Electrocortical Measures of Conflict Monitoring and Physiology: Heart Rate as a Predictor of Attentional Control

Name:
Danielle Taylor

Department:
Psychology

Abstract:
Theories of anxiety suggest cognitive control may be affected downstream from long-term effects of anxiety symptoms, including anxious arousal or anxious apprehension. One component that may be impaired is inhibition, hindering a prepotent response (Eysenck et al., 2007). Research has focused on studying neural indicators of inhibition using event-related potentials (ERPs). However, few studies have tested theoretical predictions of the role of anxious arousal in predicting cognitive control. Heart-rate variability (HRV) also has been associated with anxiety disorders, specifically low HRV suggests low self-regulation, which in turn has been linked to poor emotion regulation and decreased executive function efficiency (Friedman, 2007). The current study examined the N2, an ERP component maximal at anterior electrodes about 200 milliseconds post-stimulus, and which has decreased amplitude for monitoring two prepotent responses prior to responding to such stimulus (Folstein & Van Petten, 2008). This study investigated the effects of HRV on the N2 during a performance monitoring task. We hypothesized that a baseline measurement of HRV would predict N2 amplitude, even when controlling for a measure of flexibility in attentional control.

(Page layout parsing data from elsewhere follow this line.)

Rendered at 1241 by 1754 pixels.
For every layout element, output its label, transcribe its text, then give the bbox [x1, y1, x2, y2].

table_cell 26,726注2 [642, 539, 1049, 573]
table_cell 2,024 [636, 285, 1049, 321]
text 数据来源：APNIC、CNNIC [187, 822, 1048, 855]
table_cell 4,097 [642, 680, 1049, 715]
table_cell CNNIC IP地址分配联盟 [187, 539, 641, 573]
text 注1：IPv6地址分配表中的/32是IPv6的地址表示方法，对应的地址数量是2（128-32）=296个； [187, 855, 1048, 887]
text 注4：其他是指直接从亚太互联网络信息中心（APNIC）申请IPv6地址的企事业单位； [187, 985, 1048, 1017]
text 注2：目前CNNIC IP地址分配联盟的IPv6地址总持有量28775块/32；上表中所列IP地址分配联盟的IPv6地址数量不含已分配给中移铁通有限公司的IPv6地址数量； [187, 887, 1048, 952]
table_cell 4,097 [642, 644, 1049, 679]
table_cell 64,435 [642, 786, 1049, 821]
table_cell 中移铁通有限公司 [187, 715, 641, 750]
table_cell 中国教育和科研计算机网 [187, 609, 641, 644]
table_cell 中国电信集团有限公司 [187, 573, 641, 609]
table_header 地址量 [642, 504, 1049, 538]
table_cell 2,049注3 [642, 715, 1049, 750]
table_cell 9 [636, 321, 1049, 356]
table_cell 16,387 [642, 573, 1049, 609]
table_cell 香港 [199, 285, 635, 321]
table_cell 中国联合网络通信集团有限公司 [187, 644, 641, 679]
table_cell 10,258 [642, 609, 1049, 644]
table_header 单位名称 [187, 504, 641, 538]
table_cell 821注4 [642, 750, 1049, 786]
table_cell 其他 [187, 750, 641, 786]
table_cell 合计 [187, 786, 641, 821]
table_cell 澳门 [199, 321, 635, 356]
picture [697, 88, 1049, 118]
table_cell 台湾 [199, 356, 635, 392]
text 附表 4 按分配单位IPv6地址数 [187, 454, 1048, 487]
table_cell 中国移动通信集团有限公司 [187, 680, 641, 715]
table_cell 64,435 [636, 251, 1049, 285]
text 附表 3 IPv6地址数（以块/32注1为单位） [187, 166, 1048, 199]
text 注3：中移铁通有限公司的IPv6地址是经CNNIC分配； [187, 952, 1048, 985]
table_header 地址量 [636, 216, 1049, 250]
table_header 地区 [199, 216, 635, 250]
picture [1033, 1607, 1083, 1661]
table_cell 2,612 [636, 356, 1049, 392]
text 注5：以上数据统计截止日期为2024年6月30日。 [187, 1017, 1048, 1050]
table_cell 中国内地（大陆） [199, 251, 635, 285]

Fifty-five undergraduates from a large Midwestern university were recruited through an online research participation system. The Attention Control Scale (ATTC; Derryberry & Reed, 2002) was used to assess for flexibility in attention control, with higher scores indicating better attention control. While EEG data was being collected, participants engaged in the arrow version of the Flankers task (Eriksen & Eriksen, 1974), which consisted of either congruent (>>>>>, >>). Participants were to indicate the direction of the middle arrow using either left or right button presses.

Two multiple regressions assessed for the effects of baseline HRV and attentional control on the N2 for both trial types. Results suggested that baseline HRV and attention control explain a significant amount of variance in the N2 amplitude for congruent trials, F(2,52) = 4.59, p = .015, R2 = .15 and for incongruent trials, F(2, 52) = 4.15, p = .021, R2 = .14. The analyses further show that on congruent trials baseline HRV significantly accounted for variance in the N2, β = 1.81, t(54) = 2.81, p = .007, but attention control did not. Additionally, on incongruent trials baseline HRV significantly accounted for variance in the N2, β = 1.92, t(54) = 2.87, p = .006, but attention control did not.

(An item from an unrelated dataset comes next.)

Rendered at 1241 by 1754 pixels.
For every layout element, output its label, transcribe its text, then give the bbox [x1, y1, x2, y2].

These results are in line with our hypothesis that baseline HRV would significantly predict N2 amplitude, and also support previous theories suggesting that anxiety can result in poor self-regulation, as indicated here by HRV. These long-term effects of poor self-regulation and inflexible functioning may have broader impacts on cognitive control, including inhibition. These findings may replicate for other executive functions, including shifting and updating, and while this study did not examine a clinical population, HRV is highly associated with anxiety and other forms of psychopathology; therefore, future studies should investigate this relationship among anxious populations. Furthermore, clinical improvements may be assessed with measurements of HRV (Hurley et al., 2002; Middleton & Ashby, 1995), so the N2 also may be a useful measure of treatment outcomes, as well.

Derryberry, D. & Reed, M.A. (2002). Anxiety-related attentional biases and their regulation by attentional control. Journal of Abnormal Psychology, 111(2), 225-236.
Eriksen, B.A. & Eriksen, C.W. (1974). Effects of noise letters upon the identification of a target letter in a nonsearch task. Perceptions and Psychophysics, 16(1), 143-149.
Eysenck, M.W., Derakshan, N., Santos, R., & Calvo, M.G. (2007). Anxiety and cognitive performance: attentional control theory. Emotion, 7(2), 336-353.
Folstein, J.R. & Van Petten, C. (2008). Influence of cognitive control and mismatch on the N2 component of the ERP: A review. Psychophysiology, 45(1), 152-170.
Friedman, B.H. (2007). An autonomic flexibility – neurovisceral integration model of anxiety and cardiac vagal tone. Biological Psychology, 74(2), 185-199.